- **Exercise passage**
==========
Be amazed as the black syrup runs out of the engine and into your container. Be more amazed how, if it's windy, those last dregs just won't hit the container no matter where you put it. They will however go all over the road/garage floor/cat.

Remove the old crush washer from the sump plug and throw it away. Replace it with a new one. Use some of the oil from the drain container on the end of a rag to wipe around the drain hole in the sump. This will help clean any mess away and leave you with a smooth surface. Screw the sump plug back in by hand until it's finger tight and then use your wrench to crush the washer. This can vary from a quarter turn to a half turn. Don't overdo it or you'll strip the threads. Similarly, don't leave it too loose or it will fall out. If in doubt, use a torque wrench set to the value indicated in your shop manual.

Now get your oil filter remover out. Push the oil drain container under the oil filter - when you spin it off, there will be a lot of oil comes out. Use the filter remover to grip the oil filter and spin it off anticlockwise. 99.9% of oil filters take some muscle to get going. This is why a filter remover is a must-have. Stabbing the filter with a screwdriver and using brute force may work, but you'll be finding oil all over yourself for weeks to come if you use that method. Once the filter is finger-loose, spin it off by hand. (these things below are filter removers)

Clean off the face of the oil filter mount on the side of the engine block using a rag. Use a little oil on a rag to wipe around the seal of the new filter and spin it on by hand. Once it's locked against the side of the engine block, another quarter-turn by hand is normally enough to secure it in place.

Pull the drain container out from under the car and use a rag to wipe down any excess oil that has spilled down the side of the engine block. Pay attention around the sump plug and the filter. These are places you'll be checking later for leaks so the cleaner they are now, the better.

Use a little WD40 on the oil container and an old rag to clean the remaining oil down into the container. Put the plug back in and make sure it fits snug. That's your waste oil. Don't drink it.

Up to the top of the again engine now. Put the dipstick back in. Find the oil filler cap and take it off. It might say 'OIL' or it might say '710'. It is not a '710 cap' as one person once asked for. '710' is 'OIL' upside-down. Some people need to be told.

Look in your shop manual for the system capacity with filter change. This will be more than the capacity without a filter change. A lot of oil containers now come with capacity marks on the side of them. Put your oil funnel into the oil filler hole and pour in the right amount of oil. Do it slowly. If you do it quick, you'll get airlocks and the funnel will burp oil in your face.

Once you're happy you've got enough oil in there (check it with the dipstick if you're not sure), remove the funnel, replace the oil cap and replace the dipstick.

Pull the main high tension wire from the distributor cap or in some way disable the engine so that you can crank it over but it WILL NOT start. Crank it over until the low pressure light goes off, and another 15-20 seconds for good measure. You are pumping new oil into the empty filter and then expelling all the air from the oil lines and cavities.

Replace the high tension lead and start the engine and let it idle for a minute or so. Stop the engine. I don't want you crawling under a car to look for leaks when the engine is running. There's so many things that can go wrong with spinning fanblades, belts, human hair, clothes, fingers and the odd dodgy auto-gearbox that will slip into 'D' and run you over.

With the engine off have a look at the side of the engine block around the oil filter. Check the area around the sump drain too. Both should be as clean as you left them with no sign of leaks. If there's a leak, a little tightening of the drain plug or filter should cure it.

Job well done. Now you should have hands that smell of talcum powder and rubber (from the gloves), a couple of greasy, slippery tools and a container full of old oil. Oh, and a crush washer and filter. If you've got more than this, you took something off that I didn't tell you to. If you turned the engine off before checking for leaks, you should also have a full complement of fingers, hair (if you had it to start with) and you should still be fully clothed. Congratulations.
==========
- **Directions**
Write out the oil change instructions again, starting with "Clean off the" and going on through "Don't drink it.", but change "rag" to "cloth" wherever it appears.

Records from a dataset
==========
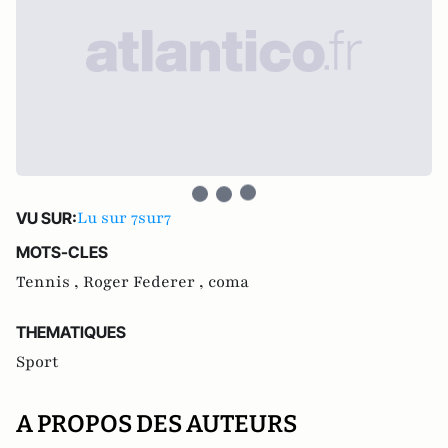
Lu sur 7sur7
VU SUR:
MOTS-CLES
Tennis ,
Roger Federer ,
coma
THEMATIQUES
Sport
A PROPOS DES AUTEURS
==========
- **Written answer**
Clean off the face of the oil filter mount on the side of the engine block using a cloth. Use a little oil on a cloth to wipe around the seal of the new filter and spin it on by hand. Once it's locked against the side of the engine block, another quarter-turn by hand is normally enough to secure it in place.

Pull the drain container out from under the car and use a cloth to wipe down any excess oil that has spilled down the side of the engine block. Pay attention around the sump plug and the filter. These are places you'll be checking later for leaks so the cleaner they are now, the better.

Use a little WD40 on the oil container and an old cloth to clean the remaining oil down into the container. Put the plug back in and make sure it fits snug. That's your waste oil. Don't drink it.